Retome a notícia sobre os familiares de reféns do Hamas que estiveram em Lisboa e prossiga-a a partir da última frase.

Excerto da página
+-------+
Os familiares de Tsachi Idan, Idan Shtivi e Eli e Yossi Sharaby, sequestrados pelo Hamas, nos ataques realizados no sul de Israel em 7 de outubro – que massacraram, segundo as autoridades israelitas, 1.200 pessoas a que se somaram outras 240 levadas pelo grupo palestiniano para a Faixa de Gaza — estiveram nos últimos dias em Lisboa.

Trazendo fotos dos seus familiares e a mensagem “tragam-nos de volta”, partilharam o seu desespero, ao fim de quase dois meses, de pouco ou nada saberem dos seus familiares desde que foram raptados pelo Hamas e as circunstâncias em que se encontram.

“É obrigação de Israel e de Portugal libertá-lo porque ele é cidadão português (…). Devo ter um sinal, um sinal dele de que está bem e dar também um sinal de que estamos bem, de que estamos a fazer tudo por ele”, afirmou Dalit, a mãe de Idan Shtivi, que está entre os desaparecidos no festival Nova, no sul do país e onde o Hamas matou cerca de 260 pessoas.

Na véspera da conferência de imprensa, estes familiares de reféns reuniram-se na sinagoga de Lisboa para rezar pela sua libertação e o “fim do pesadelo”, reconstituído à Lusa os acontecimentos de 7 de outubro.

Emocionado, Omri Shviti recordou aquele dia, quando o irmão, Idan, 28 anos, “o melhor amigo que se pode ter”, foi ao festival de música. Segundo relatos, terá tido um acidente de automóvel a tentar fugir dos terroristas e terá morrido quatro dias depois num hospital em Gaza, em resultado dos ferimentos.
+-------+
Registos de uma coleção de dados
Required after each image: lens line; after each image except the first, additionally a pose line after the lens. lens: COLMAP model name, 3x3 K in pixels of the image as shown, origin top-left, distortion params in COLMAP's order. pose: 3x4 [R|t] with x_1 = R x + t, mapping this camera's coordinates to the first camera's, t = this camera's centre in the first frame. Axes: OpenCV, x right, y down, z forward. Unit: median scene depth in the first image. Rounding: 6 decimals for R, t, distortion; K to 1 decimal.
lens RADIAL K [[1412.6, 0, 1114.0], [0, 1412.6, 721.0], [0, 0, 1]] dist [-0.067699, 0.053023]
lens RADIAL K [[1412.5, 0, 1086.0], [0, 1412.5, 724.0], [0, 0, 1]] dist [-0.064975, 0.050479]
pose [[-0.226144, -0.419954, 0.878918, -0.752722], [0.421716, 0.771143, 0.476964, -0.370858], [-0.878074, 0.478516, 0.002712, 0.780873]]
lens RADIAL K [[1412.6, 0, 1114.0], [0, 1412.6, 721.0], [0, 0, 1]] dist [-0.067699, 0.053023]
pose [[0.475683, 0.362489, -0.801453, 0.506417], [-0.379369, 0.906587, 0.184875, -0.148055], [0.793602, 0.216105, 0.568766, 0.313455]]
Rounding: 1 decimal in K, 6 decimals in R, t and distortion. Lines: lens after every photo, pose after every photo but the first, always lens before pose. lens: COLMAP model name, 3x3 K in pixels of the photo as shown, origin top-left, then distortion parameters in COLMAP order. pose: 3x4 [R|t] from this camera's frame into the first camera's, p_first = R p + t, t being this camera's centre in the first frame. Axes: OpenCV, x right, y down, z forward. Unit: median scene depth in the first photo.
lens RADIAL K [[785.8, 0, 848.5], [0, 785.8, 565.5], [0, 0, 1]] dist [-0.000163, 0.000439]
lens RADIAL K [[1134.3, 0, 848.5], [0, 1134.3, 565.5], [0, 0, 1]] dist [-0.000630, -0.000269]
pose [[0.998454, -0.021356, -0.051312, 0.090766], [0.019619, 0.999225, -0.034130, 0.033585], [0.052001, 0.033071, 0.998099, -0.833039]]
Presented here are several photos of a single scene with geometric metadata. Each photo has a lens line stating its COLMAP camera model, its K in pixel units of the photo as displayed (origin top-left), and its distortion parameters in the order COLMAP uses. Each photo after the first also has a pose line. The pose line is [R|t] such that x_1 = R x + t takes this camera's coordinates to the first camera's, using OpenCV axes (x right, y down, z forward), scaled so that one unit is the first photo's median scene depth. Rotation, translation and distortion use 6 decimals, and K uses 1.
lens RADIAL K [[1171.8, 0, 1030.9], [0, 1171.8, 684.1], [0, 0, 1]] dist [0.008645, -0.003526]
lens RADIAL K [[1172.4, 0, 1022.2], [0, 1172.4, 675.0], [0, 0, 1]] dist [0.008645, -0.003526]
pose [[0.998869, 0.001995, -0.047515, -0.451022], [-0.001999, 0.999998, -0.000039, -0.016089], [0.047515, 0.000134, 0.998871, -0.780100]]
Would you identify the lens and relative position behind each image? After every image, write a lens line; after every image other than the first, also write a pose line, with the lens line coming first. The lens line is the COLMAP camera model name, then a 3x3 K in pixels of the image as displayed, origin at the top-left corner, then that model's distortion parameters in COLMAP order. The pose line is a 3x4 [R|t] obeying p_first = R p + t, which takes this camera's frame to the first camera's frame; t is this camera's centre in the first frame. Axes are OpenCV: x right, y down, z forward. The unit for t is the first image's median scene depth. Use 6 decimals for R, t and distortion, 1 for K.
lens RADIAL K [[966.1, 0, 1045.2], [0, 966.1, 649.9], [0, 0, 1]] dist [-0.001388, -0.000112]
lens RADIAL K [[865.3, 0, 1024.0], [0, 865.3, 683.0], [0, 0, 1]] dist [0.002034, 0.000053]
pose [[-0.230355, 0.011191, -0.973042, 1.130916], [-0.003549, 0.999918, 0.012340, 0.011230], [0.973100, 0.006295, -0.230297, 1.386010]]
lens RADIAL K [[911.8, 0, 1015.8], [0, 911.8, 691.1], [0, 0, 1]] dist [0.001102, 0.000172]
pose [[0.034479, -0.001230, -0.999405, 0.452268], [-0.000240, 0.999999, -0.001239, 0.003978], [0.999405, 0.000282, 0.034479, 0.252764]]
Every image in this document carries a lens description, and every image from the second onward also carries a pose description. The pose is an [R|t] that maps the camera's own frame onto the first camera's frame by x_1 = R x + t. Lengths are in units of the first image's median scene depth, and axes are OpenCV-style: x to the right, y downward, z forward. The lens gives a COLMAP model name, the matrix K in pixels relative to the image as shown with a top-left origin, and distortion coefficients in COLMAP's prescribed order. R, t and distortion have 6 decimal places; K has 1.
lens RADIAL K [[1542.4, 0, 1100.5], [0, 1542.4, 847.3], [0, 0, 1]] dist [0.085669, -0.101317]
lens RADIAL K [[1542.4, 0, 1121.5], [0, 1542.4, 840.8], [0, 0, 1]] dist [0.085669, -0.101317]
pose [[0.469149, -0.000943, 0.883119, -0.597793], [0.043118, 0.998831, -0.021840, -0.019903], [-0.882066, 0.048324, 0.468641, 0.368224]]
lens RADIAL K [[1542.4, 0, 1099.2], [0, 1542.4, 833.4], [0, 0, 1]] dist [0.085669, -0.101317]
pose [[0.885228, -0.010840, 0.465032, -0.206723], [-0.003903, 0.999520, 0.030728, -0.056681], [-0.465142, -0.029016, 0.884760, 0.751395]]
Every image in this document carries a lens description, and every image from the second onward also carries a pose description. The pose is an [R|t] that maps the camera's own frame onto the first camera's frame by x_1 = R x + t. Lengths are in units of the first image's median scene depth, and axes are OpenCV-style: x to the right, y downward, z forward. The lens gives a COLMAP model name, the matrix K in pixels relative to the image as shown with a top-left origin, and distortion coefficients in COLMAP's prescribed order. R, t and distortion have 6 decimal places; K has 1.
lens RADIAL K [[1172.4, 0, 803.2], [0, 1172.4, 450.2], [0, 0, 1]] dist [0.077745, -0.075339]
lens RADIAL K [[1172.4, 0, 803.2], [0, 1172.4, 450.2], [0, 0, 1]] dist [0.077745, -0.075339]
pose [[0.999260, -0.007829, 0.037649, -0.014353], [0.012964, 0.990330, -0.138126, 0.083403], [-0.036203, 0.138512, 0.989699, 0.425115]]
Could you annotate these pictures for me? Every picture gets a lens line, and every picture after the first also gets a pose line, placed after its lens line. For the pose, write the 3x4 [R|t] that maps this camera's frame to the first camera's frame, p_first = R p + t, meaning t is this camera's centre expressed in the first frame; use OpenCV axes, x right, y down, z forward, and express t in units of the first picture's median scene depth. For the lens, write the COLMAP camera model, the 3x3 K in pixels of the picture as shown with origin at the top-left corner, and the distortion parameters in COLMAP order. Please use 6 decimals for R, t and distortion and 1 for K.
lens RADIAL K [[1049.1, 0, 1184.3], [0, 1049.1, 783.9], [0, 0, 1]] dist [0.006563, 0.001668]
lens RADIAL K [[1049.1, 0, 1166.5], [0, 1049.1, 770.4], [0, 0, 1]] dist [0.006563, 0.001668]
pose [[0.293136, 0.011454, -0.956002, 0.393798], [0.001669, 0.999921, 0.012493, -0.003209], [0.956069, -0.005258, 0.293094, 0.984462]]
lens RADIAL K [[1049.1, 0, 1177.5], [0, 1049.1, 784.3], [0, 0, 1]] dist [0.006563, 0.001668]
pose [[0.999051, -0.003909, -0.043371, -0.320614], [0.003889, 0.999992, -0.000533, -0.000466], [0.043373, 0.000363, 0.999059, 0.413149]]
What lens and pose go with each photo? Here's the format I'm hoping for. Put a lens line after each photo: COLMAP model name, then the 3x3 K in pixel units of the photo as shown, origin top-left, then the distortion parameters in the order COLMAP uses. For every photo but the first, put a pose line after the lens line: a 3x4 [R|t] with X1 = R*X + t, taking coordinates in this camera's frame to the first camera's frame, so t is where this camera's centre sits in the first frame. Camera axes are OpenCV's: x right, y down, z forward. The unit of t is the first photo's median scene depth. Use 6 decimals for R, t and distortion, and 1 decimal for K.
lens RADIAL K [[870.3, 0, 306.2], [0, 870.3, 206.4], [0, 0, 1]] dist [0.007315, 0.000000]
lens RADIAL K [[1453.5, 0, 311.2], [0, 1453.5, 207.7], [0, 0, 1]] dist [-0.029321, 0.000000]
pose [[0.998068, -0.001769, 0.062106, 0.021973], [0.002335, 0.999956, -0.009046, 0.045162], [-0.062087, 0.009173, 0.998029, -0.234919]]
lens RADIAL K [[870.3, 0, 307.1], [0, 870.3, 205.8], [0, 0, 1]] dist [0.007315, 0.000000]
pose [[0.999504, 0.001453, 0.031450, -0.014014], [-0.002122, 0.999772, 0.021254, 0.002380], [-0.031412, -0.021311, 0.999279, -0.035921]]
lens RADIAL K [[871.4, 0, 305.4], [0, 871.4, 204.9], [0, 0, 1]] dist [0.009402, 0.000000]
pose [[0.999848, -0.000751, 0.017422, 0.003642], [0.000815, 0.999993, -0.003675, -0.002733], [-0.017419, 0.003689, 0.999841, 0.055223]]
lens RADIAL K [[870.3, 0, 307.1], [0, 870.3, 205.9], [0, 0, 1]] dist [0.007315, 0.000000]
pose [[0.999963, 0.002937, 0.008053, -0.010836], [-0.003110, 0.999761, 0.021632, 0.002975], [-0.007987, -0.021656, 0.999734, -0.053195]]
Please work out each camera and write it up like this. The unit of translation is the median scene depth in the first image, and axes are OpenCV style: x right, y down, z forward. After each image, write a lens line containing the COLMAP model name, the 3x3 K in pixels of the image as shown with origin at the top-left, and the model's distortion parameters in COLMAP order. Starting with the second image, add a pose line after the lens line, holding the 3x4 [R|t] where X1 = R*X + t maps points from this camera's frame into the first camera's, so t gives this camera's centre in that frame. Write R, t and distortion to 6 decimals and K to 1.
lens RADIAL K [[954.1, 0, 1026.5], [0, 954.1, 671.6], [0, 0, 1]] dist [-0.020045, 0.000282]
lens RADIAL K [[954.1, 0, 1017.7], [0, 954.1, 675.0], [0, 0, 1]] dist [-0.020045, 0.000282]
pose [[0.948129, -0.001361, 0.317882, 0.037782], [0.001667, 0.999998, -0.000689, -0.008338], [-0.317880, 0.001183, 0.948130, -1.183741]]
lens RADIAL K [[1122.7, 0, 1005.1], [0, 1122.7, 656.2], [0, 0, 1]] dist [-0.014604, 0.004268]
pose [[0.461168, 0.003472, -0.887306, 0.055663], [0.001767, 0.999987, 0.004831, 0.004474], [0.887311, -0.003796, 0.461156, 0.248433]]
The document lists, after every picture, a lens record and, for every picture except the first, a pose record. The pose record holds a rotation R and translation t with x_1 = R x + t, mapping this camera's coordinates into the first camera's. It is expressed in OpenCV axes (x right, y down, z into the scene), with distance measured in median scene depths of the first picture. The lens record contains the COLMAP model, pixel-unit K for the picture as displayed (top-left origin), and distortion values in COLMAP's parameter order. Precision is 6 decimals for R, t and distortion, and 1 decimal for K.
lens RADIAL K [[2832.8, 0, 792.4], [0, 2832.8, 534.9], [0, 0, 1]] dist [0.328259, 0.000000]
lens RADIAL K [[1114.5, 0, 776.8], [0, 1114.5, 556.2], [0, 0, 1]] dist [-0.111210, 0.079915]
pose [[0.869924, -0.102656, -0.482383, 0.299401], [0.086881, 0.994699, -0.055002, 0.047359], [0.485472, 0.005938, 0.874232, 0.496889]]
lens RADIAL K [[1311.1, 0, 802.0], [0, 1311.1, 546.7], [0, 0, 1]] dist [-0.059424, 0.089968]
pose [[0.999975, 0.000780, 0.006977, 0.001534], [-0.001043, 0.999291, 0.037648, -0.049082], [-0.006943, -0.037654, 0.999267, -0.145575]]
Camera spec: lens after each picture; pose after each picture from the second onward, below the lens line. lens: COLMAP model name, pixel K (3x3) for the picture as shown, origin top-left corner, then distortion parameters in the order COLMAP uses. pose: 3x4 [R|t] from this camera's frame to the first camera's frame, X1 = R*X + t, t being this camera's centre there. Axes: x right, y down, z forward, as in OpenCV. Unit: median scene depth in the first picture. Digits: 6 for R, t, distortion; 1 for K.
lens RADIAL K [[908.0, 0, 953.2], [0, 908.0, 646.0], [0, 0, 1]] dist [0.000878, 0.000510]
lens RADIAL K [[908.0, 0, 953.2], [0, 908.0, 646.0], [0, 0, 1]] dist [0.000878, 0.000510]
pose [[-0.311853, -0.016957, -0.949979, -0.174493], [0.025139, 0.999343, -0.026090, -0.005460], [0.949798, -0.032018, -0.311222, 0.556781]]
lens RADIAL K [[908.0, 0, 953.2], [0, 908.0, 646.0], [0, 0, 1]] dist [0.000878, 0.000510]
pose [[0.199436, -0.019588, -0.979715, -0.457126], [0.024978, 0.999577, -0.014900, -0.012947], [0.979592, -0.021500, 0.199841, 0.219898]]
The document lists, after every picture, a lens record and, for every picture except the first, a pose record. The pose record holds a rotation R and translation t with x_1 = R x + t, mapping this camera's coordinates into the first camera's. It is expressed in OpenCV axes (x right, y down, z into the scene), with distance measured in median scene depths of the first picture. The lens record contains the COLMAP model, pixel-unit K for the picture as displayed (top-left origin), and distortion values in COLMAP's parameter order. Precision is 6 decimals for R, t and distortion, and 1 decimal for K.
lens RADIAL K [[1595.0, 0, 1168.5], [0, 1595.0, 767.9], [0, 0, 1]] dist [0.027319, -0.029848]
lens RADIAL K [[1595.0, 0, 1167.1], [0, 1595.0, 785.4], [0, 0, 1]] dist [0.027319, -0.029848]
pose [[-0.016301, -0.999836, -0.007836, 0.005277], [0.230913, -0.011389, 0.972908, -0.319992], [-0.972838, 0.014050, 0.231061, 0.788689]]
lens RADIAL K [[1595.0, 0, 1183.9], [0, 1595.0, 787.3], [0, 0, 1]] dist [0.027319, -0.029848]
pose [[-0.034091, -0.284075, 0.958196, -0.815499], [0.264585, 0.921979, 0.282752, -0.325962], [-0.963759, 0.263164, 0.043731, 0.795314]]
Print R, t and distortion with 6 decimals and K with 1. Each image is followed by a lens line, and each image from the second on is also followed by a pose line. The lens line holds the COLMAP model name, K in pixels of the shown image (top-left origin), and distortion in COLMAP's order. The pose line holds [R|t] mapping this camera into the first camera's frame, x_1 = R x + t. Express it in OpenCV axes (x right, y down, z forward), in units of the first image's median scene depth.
+-------+
Resposta escrita
Mas Omri Svhiti não quer acreditar.

“Temos uma grande crença que ele está vivo e rezamos por isso todos os dias. Não queremos saber de política, nunca quisemos saber. Queremos é que ele volte para casa”, afirmou.

“É realmente uma realidade diferente porque não consigo entender como pode ser cruel neste mundo, no nosso século, nas nossa vidas, pegarem nas nossas pessoas mais queridas e colocá-las noutro lugar sem nada, sem sabermos qual é o seu estado condição e como são tratados”, desabafou hoje Nira Sharaby, mulher de Yossi Sharaby, outro dos reféns do Hamas juntamente com uma cunhada, deixando um expressivo apelo: “Peço a todos e ao mundo inteiro apenas para nos ajudar a trazê-los de volta para casa”.

Sobre o marido, Yossi (53 anos), Nira Sharaby não tem qualquer informação. Já sobre a cunhada, Eli (51 anos), recebeu indicações há quatro semanas de que estaria ainda viva, tendo a familiar sobrevivido ao esconder-se numa casa após ter sido confrontada pelos homens do Hamas, entre tiros, explosões e gritos em árabe.

Raz Matalon, cunhado de Eli e Yossi, gostaria de viver novamente com segurança, após o “muro” que protege Israel ter desabado, e que não se trate apenas de uma sensação, mas “um lugar onde as pessoas possam viver, esforçar-se e pensar no futuro”, não tendo de explicar aos seus filhos se o seu país ainda existirá daqui a 10 ou 20 anos.

“A dor é tão dura aqui nesta mesa que não podemos realmente explicar como é difícil dormir com ela e acordar de manhã”, afirmou Raz Matou, junto dos outros familiares de reféns.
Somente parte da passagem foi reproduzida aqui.